* [Your goal]: Your answer should consist of each line below that includes the word "Candeeiros".

Segment Open

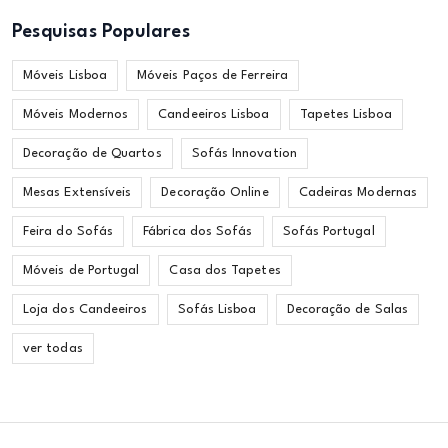
Pesquisas Populares
Móveis Lisboa
Móveis Paços de Ferreira
Móveis Modernos
Candeeiros Lisboa
Tapetes Lisboa
Decoração de Quartos
Sofás Innovation
Mesas Extensíveis
Decoração Online
Cadeiras Modernas
Feira do Sofás
Fábrica dos Sofás
Sofás Portugal
Móveis de Portugal
Casa dos Tapetes
Loja dos Candeeiros
Sofás Lisboa
Decoração de Salas
ver todas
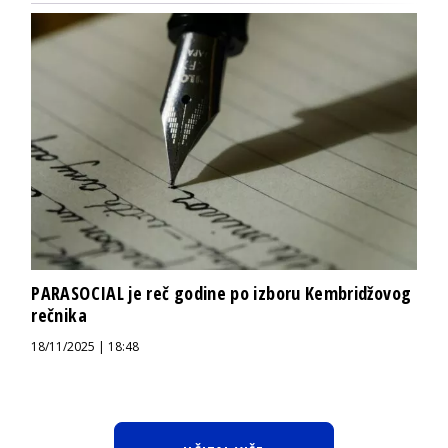
PARASOCIAL je reč godine po izboru Kembridžovog
rečnika
18/11/2025 | 18:48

Segment Closed

* [Written reply]:
Candeeiros Lisboa
Loja dos Candeeiros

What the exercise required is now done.